What is Visual Design?
It would be easy to dismiss visual design as “making stuff look pretty” but in fact there’s a set of fundamental principles for good visual design:
- Unity. Good visual designs suggest a certain shared set of characteristics between everything shown on a page. This shouldn’t come at the expense of variety (too much similarity implies monotony on a large scale) but it should be clear for a design that there is a conceptual link between everything that is displayed.
- Gestalt. IxDF offers several courses on Gestalt theory. The Gestalt is simply the understanding that when we see a design we tend to perceive the overall design as opposed to breaking it down into its constituent elements.
- Space. The use of space is vital to delivering a design that doesn’t overwhelm the person viewing it. There are whole books to be written about the use of white space (the space we don’t put anything in) and then there’s spacing between elements, between characters, etc. to consider too.
- Hierarchy. It’s often the visual designer’s job to show the importance of different elements of the product/site by demonstrating this through visual hierarchies. The size of font used or the colour scheme and of course where things are actually positioned on page too.
- Balance. The visual designer wants to create the impression that things are equally distributed that doesn’t mean that they have to be symmetrical (though this is a perfectly acceptable approach if an incredibly challenging undertaking) but they should feel balanced.
- Contrast. The use of emphasis, sizes, directions, etc. can be used to make certain elements stand out and catch the user’s eye.
- Scaling. The use of scales in the visual aspects of design can catch a user’s attention and help signify the relationships between different elements of a site or application.
- Dominance. Sometimes you want a user’s attention to be focused on a single item or single area before it wanders elsewhere. A graphic designer can manipulate colours, positions, sizes, etc. to achieve dominance for a single element and make it easier to anticipate how a user will respond in a given situation.
- Similarity.

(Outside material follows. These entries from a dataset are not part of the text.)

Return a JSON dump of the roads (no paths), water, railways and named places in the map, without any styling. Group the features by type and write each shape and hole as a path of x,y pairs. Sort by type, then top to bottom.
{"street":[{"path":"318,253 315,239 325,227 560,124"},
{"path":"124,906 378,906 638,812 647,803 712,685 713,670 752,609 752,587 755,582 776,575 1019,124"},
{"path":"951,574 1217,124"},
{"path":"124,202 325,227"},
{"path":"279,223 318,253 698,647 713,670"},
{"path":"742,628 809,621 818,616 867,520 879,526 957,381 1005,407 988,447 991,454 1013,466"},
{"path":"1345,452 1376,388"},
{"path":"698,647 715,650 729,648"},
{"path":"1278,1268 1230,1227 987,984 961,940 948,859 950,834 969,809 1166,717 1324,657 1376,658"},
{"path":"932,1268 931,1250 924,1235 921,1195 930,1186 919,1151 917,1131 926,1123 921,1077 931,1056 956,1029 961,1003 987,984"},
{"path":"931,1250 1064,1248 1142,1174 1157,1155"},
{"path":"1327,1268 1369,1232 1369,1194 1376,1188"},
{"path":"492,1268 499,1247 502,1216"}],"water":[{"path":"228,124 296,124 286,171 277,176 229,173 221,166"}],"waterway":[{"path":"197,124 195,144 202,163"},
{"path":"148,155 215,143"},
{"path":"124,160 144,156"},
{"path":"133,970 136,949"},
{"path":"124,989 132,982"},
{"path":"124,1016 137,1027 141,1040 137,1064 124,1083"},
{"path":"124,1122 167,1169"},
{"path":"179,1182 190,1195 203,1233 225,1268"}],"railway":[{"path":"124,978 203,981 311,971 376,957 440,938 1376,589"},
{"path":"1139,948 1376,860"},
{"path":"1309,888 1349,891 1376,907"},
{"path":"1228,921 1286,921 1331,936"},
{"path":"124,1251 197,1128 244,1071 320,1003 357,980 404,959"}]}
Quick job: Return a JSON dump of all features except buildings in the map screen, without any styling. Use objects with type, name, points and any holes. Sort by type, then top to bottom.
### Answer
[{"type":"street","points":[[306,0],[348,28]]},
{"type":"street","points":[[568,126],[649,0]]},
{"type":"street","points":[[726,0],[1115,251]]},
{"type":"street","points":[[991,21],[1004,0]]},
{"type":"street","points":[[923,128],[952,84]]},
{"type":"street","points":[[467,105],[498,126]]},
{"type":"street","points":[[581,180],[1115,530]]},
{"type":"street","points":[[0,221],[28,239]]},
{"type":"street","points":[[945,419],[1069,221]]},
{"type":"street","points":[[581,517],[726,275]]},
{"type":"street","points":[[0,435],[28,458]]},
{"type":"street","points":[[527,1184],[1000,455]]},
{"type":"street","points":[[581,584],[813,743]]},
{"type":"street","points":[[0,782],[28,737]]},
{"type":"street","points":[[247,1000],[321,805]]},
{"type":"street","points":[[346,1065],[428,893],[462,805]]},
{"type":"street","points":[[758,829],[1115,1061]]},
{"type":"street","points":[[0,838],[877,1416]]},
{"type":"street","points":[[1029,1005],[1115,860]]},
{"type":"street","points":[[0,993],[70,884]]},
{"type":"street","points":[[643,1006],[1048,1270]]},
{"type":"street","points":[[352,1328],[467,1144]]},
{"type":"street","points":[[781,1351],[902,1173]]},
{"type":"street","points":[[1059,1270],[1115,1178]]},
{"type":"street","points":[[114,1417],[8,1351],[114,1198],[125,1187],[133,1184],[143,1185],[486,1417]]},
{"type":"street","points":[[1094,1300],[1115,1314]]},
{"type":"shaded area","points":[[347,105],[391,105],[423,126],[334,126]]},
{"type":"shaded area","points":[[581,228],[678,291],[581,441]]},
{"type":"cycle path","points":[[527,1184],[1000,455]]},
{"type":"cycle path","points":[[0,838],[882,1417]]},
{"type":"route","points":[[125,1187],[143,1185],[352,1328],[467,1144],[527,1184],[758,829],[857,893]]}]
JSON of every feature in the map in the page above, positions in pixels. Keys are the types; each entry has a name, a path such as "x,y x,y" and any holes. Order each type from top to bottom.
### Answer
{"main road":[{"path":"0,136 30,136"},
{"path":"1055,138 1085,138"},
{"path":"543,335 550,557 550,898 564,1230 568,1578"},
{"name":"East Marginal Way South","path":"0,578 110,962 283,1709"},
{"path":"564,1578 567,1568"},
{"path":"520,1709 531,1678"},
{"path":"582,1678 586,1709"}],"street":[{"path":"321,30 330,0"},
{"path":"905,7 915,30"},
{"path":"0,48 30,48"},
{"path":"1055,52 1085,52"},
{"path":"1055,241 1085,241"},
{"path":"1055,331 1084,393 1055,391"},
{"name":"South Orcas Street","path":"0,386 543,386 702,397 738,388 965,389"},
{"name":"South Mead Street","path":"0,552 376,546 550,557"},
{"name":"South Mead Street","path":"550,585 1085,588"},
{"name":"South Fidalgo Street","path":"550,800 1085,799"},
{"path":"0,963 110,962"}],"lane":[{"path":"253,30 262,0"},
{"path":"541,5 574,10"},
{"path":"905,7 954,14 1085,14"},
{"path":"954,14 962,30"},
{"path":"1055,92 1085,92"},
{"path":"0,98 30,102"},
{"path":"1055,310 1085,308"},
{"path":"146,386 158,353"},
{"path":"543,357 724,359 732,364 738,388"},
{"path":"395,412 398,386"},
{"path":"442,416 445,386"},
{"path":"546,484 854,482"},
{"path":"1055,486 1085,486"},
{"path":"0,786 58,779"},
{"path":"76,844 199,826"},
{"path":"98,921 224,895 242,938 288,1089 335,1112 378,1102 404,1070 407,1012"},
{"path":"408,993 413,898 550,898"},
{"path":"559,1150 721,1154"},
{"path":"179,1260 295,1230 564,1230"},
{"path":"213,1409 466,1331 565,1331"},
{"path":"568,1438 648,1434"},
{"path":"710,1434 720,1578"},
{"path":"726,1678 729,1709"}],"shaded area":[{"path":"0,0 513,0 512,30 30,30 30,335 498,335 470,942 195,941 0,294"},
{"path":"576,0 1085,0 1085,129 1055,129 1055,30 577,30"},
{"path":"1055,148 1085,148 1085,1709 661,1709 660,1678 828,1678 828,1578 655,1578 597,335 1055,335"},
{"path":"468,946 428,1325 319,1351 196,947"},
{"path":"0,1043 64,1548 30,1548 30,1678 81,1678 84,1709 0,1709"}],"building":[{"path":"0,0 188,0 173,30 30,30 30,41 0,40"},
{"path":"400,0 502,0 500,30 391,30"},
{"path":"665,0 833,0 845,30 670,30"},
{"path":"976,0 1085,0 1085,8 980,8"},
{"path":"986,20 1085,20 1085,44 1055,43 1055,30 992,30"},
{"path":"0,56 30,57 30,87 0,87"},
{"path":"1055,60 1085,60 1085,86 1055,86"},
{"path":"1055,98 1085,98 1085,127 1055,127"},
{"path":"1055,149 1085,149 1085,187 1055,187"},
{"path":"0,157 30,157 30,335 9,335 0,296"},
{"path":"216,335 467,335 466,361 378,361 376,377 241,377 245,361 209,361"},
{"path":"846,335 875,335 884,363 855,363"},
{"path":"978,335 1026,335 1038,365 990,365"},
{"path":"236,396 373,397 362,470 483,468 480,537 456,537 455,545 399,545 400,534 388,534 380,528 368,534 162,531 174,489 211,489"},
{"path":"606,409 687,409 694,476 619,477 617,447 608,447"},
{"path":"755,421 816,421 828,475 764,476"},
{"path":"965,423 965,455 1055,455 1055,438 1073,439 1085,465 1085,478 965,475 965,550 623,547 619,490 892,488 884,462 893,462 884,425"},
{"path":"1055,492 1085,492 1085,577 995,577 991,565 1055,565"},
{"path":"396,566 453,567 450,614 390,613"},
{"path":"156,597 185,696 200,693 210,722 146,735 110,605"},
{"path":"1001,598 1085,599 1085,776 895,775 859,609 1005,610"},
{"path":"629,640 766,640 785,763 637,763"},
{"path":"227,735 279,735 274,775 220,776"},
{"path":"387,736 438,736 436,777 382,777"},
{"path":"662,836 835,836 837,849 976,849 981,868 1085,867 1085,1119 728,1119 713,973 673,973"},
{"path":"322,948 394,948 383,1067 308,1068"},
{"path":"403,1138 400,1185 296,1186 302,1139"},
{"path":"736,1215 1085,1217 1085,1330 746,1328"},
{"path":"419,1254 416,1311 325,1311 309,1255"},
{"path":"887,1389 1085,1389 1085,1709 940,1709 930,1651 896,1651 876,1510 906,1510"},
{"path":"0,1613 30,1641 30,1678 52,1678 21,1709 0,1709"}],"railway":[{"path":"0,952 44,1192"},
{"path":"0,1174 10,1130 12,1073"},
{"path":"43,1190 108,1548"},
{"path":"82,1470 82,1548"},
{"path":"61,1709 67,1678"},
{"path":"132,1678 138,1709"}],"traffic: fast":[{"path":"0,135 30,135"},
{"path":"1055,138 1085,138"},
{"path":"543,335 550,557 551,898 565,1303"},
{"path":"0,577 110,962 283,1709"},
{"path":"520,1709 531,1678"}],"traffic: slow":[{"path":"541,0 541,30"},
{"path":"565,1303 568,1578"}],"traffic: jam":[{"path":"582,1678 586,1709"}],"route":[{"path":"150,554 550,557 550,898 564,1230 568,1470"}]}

A graphic designer will also add the touches that make different areas of the same site or product similar enough to be readily identifiable as part of the same whole whilst carrying out different tasks.
The visual designer has a very important role to play in the development of the user experience and in general it is perhaps one of the easiest roles to fill with many college graduates specializing in visual design before they embark on their careers.